■ **Your task**
Beginning with the line that contains "Termin reservieren", retype the entries below exactly, ending with the line that contains "uždrausta Europoje dideliais". Leave out any pictures.

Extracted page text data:
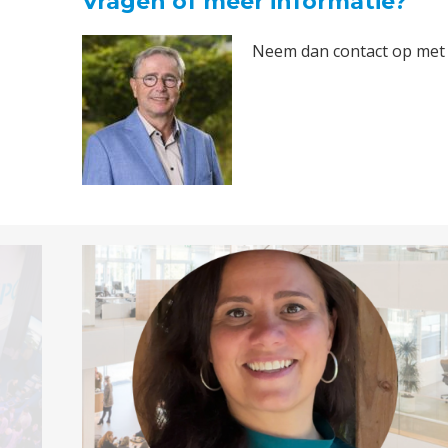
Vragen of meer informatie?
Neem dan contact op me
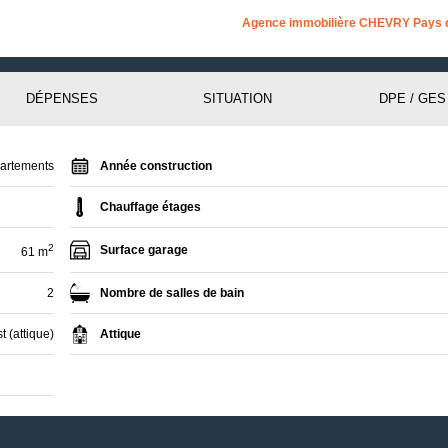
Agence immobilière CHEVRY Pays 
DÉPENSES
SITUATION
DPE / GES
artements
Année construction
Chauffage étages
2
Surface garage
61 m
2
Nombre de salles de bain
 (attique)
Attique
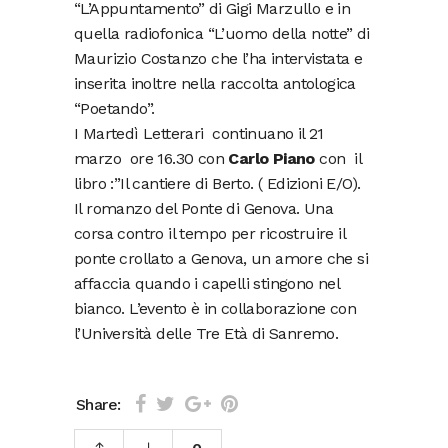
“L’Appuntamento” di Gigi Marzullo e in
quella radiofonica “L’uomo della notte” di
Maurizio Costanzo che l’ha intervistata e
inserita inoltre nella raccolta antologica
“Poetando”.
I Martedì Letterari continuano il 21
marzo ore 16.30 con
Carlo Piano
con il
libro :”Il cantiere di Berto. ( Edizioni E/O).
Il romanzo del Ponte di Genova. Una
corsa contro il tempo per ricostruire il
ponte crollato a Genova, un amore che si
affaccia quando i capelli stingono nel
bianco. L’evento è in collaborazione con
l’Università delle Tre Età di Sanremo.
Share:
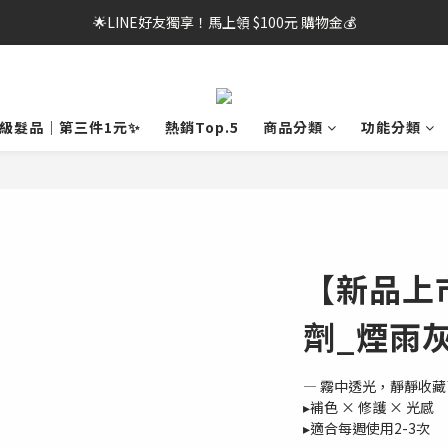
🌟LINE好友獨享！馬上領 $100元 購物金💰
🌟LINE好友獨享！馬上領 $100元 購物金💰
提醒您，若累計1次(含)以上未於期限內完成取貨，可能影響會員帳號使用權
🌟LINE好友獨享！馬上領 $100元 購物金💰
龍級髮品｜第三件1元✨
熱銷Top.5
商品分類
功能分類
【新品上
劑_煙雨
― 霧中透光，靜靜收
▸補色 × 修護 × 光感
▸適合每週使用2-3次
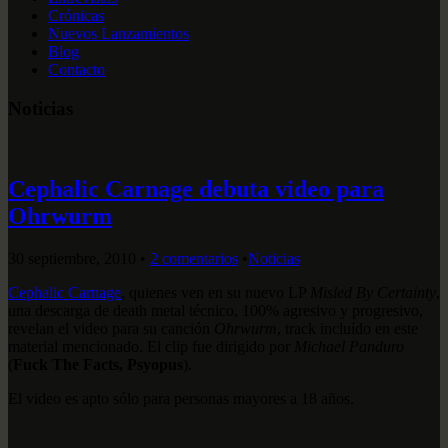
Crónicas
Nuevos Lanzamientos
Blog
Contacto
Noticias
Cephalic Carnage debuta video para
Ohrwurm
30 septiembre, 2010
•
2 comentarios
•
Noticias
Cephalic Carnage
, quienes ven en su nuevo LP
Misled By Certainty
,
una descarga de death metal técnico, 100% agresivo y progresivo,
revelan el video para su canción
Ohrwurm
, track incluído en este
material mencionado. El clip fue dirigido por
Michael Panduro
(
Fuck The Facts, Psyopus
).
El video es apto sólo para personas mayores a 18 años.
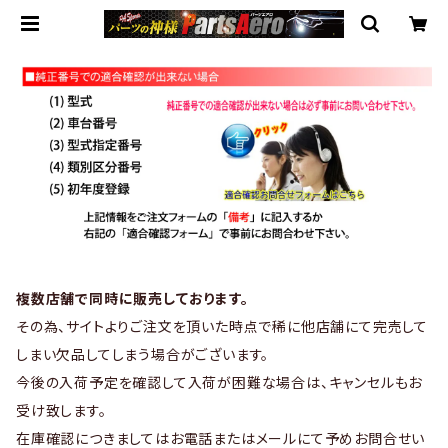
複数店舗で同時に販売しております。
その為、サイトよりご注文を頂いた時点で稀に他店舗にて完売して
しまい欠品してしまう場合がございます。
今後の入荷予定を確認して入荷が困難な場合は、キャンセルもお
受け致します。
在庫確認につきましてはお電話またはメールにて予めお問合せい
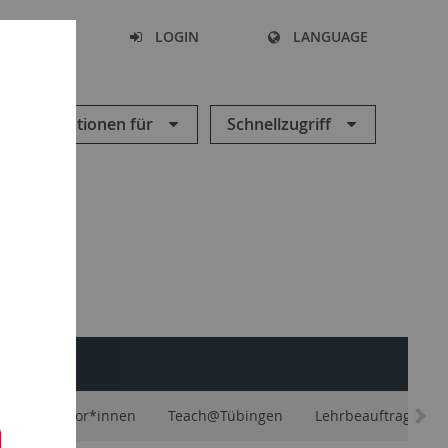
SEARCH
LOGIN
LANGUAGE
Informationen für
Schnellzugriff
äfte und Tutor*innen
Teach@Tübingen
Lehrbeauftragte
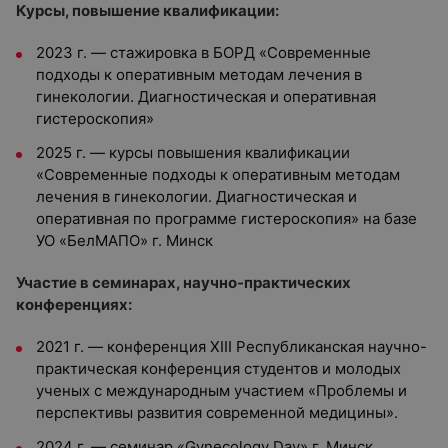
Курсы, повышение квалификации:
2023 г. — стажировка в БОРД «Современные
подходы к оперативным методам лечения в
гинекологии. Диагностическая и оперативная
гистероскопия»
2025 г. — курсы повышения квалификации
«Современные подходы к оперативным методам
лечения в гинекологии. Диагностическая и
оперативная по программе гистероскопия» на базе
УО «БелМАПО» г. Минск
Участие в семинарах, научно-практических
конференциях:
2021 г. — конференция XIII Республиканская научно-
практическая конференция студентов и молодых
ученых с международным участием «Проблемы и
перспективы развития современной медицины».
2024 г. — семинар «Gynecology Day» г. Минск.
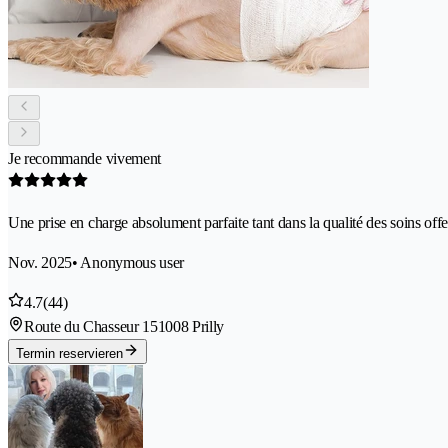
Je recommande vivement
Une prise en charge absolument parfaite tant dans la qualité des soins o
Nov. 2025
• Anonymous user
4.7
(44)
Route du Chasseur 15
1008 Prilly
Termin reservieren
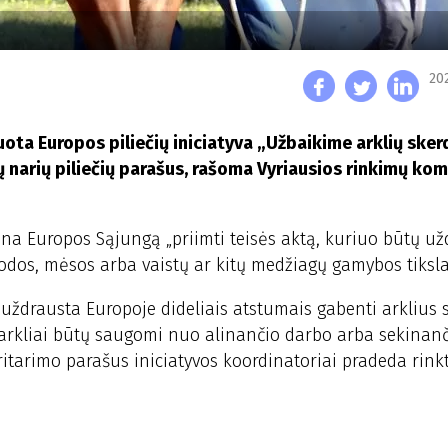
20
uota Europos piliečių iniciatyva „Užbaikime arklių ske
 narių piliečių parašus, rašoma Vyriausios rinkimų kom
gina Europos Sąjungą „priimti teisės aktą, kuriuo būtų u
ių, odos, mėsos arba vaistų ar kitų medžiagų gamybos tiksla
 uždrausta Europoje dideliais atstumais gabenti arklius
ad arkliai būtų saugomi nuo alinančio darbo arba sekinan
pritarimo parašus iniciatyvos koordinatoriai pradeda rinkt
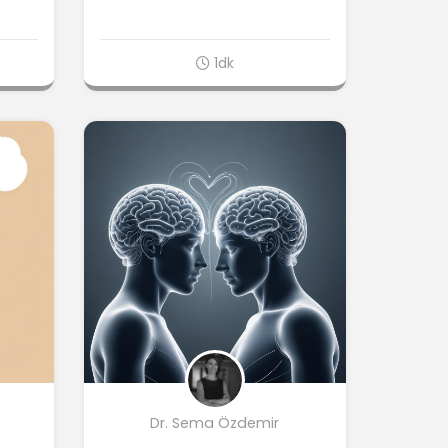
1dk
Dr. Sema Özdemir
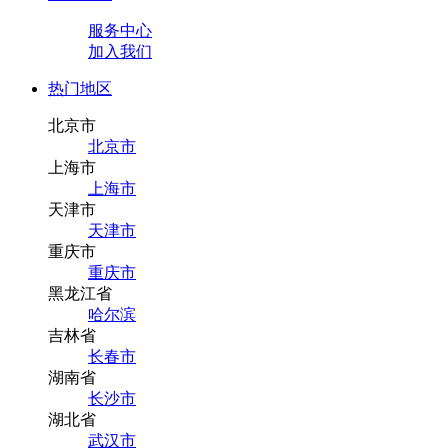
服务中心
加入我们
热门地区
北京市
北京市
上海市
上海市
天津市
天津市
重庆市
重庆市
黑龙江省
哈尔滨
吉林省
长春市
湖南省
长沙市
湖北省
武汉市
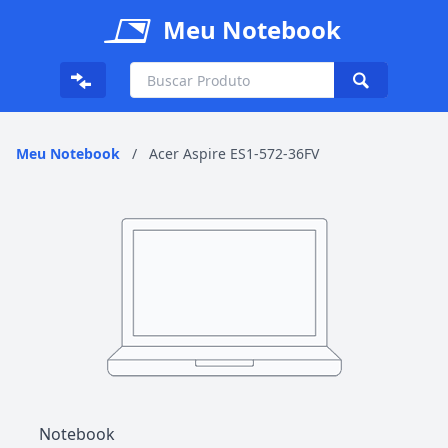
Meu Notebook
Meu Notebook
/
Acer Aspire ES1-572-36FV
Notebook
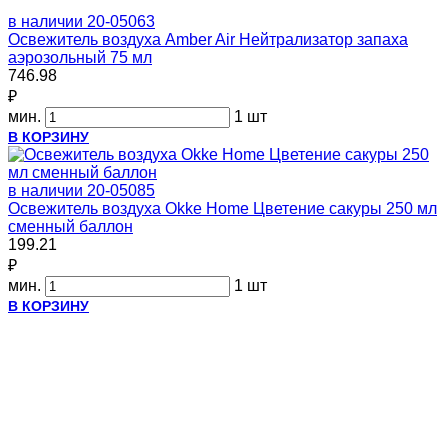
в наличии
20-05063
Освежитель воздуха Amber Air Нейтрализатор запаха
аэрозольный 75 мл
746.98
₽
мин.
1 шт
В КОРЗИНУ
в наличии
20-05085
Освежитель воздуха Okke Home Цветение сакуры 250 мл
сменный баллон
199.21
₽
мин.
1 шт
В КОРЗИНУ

■ **Output of the task**
Termin reservieren
20
uota Europos piliečių iniciatyva „Užbaikime arklių ske
 narių piliečių parašus, rašoma Vyriausios rinkimų kom
gina Europos Sąjungą „priimti teisės aktą, kuriuo būtų u
ių, odos, mėsos arba vaistų ar kitų medžiagų gamybos tiksla
 uždrausta Europoje dideliais atstumais gabenti arklius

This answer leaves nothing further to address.